- **WHAT YOU SHOULD DO**: Copy the text of each record below line for line, leaving out the pictures.

- **LISTED RECORDS**:

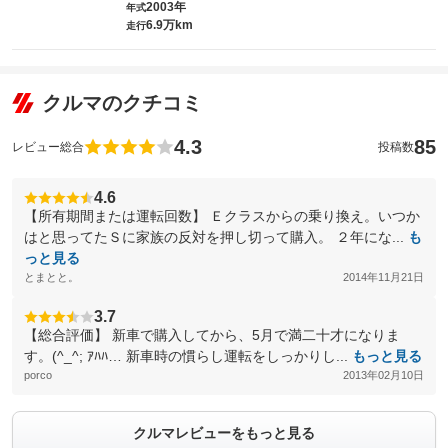
2003年
年式
6.9万km
走行
クルマのクチコミ
4.3
85
レビュー総合
投稿数
4.6
【所有期間または運転回数】 Ｅクラスからの乗り換え。いつか
はと思ってたＳに家族の反対を押し切って購入。 ２年にな...
も
っと見る
とまとと。
2014年11月21日
3.7
【総合評価】 新車で購入してから、5月で満二十才になりま
す。(^_^; ｱﾊﾊ… 新車時の慣らし運転をしっかりし...
もっと見る
porco
2013年02月10日
クルマレビューをもっと見る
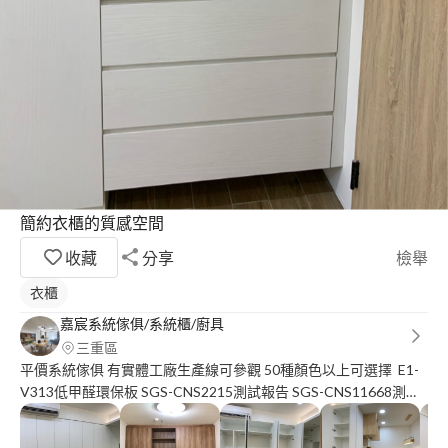
簡約衣櫃的質感空間
收藏
分享
檢舉
衣櫃
嘉宸系統傢俱/系統櫃/廚具
三重區
平價系統傢俱 有實體工廠生產線可參觀 50種顏色以上可選擇 E1-
V313低甲醛環保板 SGS-CNS2215測試報告 SGS-CNS11668測試
報告 用最安全的材料 打造你最溫暖的家 #衣櫃 #鞋櫃 #櫥櫃 #浴櫃
只要有櫃就讓您不貴 新竹以北 丈量詢問計價請洽 小蔡☎️ :零九壹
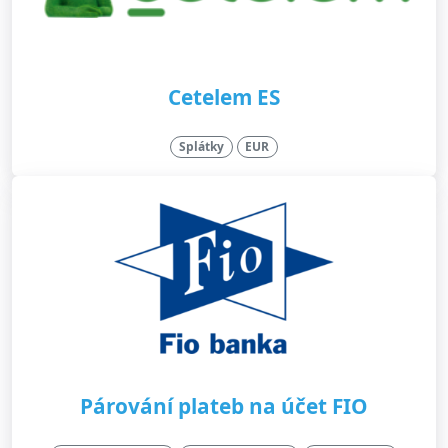
Cetelem ES
Splátky
EUR
Párování plateb na účet FIO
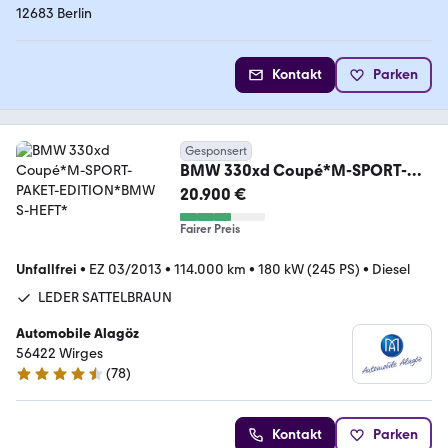
12683 Berlin
Kontakt
Parken
Gesponsert
BMW 330xd Coupé*M-SPORT-
PAKET-EDITION*BMW S-HEFT*
20.900 €
Fairer Preis
Unfallfrei
•
EZ 03/2013
•
114.000 km
•
180 kW (245 PS)
•
Diesel
LEDER SATTELBRAUN
Automobile Alagöz
56422 Wirges
(
78
)
4.6 Sterne
Kontakt
Parken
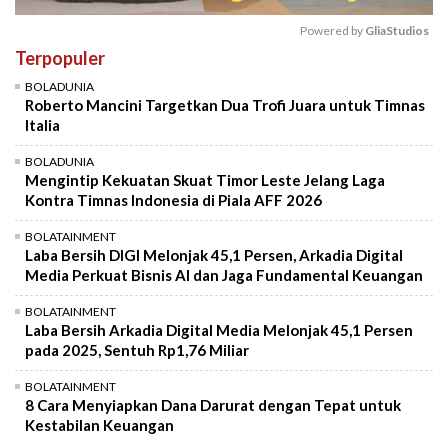
Powered by 
GliaStudios
Terpopuler
Mute
BOLADUNIA
Roberto Mancini Targetkan Dua Trofi Juara untuk Timnas
Italia
BOLADUNIA
Mengintip Kekuatan Skuat Timor Leste Jelang Laga
Kontra Timnas Indonesia di Piala AFF 2026
BOLATAINMENT
Laba Bersih DIGI Melonjak 45,1 Persen, Arkadia Digital
Media Perkuat Bisnis AI dan Jaga Fundamental Keuangan
BOLATAINMENT
Laba Bersih Arkadia Digital Media Melonjak 45,1 Persen
pada 2025, Sentuh Rp1,76 Miliar
BOLATAINMENT
8 Cara Menyiapkan Dana Darurat dengan Tepat untuk
Kestabilan Keuangan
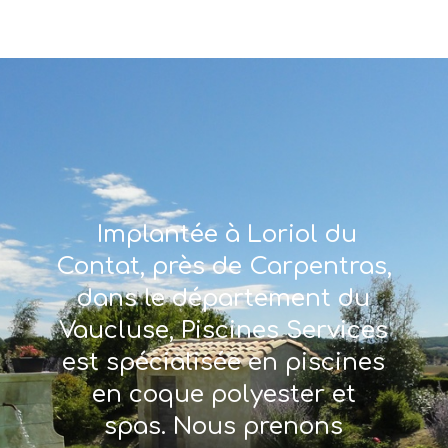
Implantée à Loriol du
Contat, près de Carpentras,
dans le département du
Vaucluse, Piscines Services
est spécialisée en piscines
en coque polyester et
spas. Nous prenons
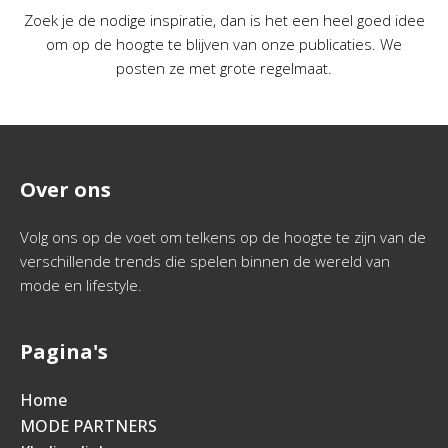
Zoek je de nodige inspiratie, dan is het een heel goed idee
om op de hoogte te blijven van onze publicaties. We
posten ze met grote regelmaat.
Over ons
Volg ons op de voet om telkens op de hoogte te zijn van de
verschillende trends die spelen binnen de wereld van
mode en lifestyle.
Pagina's
Home
MODE PARTNERS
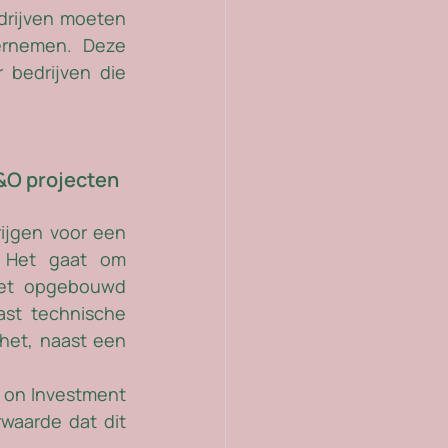
drijven moeten 
ernemen. Deze 
bedrijven die 
&O projecten
rijgen voor een 
 Het gaat om 
oet opgebouwd 
st technische 
het, naast een 
 on Investment 
waarde dat dit 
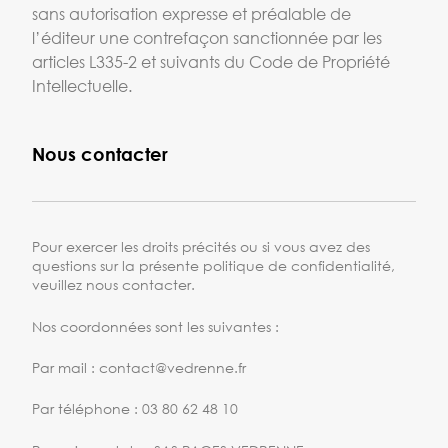
sans autorisation expresse et préalable de
l’éditeur une contrefaçon sanctionnée par les
articles L335-2 et suivants du Code de Propriété
Intellectuelle.
Nous contacter
Pour exercer les droits précités ou si vous avez des
questions sur la présente politique de confidentialité,
veuillez nous contacter.
Nos coordonnées sont les suivantes :
Par mail : contact@vedrenne.fr
Par téléphone : 03 80 62 48 10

- **FINISHED EXERCISE**:
2003年
年式
6.9万km
走行
クルマのクチコミ
4.3
85
レビュー総合
投稿数
4.6
【所有期間または運転回数】 Ｅクラスからの乗り換え。いつか
はと思ってたＳに家族の反対を押し切って購入。 ２年にな...
も
っと見る
とまとと。
2014年11月21日
3.7
【総合評価】 新車で購入してから、5月で満二十才になりま
す。(^_^; ｱﾊﾊ… 新車時の慣らし運転をしっかりし...
もっと見る
porco
2013年02月10日
クルマレビューをもっと見る
簡約衣櫃的質感空間
收藏
分享
檢舉
衣櫃
嘉宸系統傢俱/系統櫃/廚具
三重區
平價系統傢俱 有實體工廠生產線可參觀 50種顏色以上可選擇 E1-
V313低甲醛環保板 SGS-CNS2215測試報告 SGS-CNS11668測試
報告 用最安全的材料 打造你最溫暖的家 #衣櫃 #鞋櫃 #櫥櫃 #浴櫃
只要有櫃就讓您不貴 新竹以北 丈量詢問計價請洽 小蔡☎️ :零九壹
Cetelem ES
Splátky
EUR
Párování plateb na účet FIO
12683 Berlin
Kontakt
Parken
Gesponsert
BMW 330xd Coupé*M-SPORT-
PAKET-EDITION*BMW S-HEFT*
20.900 €
Fairer Preis
Unfallfrei
•
EZ 03/2013
•
114.000 km
•
180 kW (245 PS)
•
Diesel
LEDER SATTELBRAUN
Automobile Alagöz
56422 Wirges
(
78
)
4.6 Sterne
Kontakt
Parken
Powered by 
GliaStudios
Terpopuler
Mute
BOLADUNIA
Roberto Mancini Targetkan Dua Trofi Juara untuk Timnas
Italia
BOLADUNIA
Mengintip Kekuatan Skuat Timor Leste Jelang Laga
Kontra Timnas Indonesia di Piala AFF 2026
BOLATAINMENT
Laba Bersih DIGI Melonjak 45,1 Persen, Arkadia Digital
Media Perkuat Bisnis AI dan Jaga Fundamental Keuangan
BOLATAINMENT
Laba Bersih Arkadia Digital Media Melonjak 45,1 Persen
pada 2025, Sentuh Rp1,76 Miliar
BOLATAINMENT
8 Cara Menyiapkan Dana Darurat dengan Tepat untuk
Kestabilan Keuangan
Implantée à Loriol du
Contat, près de Carpentras,
dans le département du
Vaucluse, Piscines Services
est spécialisée en piscines
en coque polyester et
spas. Nous prenons
Zoek je de nodige inspiratie, dan is het een heel goed idee
om op de hoogte te blijven van onze publicaties. We
posten ze met grote regelmaat.
Over ons
Volg ons op de voet om telkens op de hoogte te zijn van de
verschillende trends die spelen binnen de wereld van
mode en lifestyle.
Pagina's
Home
MODE PARTNERS
drijven moeten 
ernemen. Deze 
bedrijven die 
&O projecten
rijgen voor een 
 Het gaat om 
oet opgebouwd 
st technische 
het, naast een 
 on Investment 
waarde dat dit 
sans autorisation expresse et préalable de
l’éditeur une contrefaçon sanctionnée par les
articles L335-2 et suivants du Code de Propriété
Intellectuelle.
Nous contacter
Pour exercer les droits précités ou si vous avez des
questions sur la présente politique de confidentialité,
veuillez nous contacter.
Nos coordonnées sont les suivantes :
Par mail : contact@vedrenne.fr
Par téléphone : 03 80 62 48 10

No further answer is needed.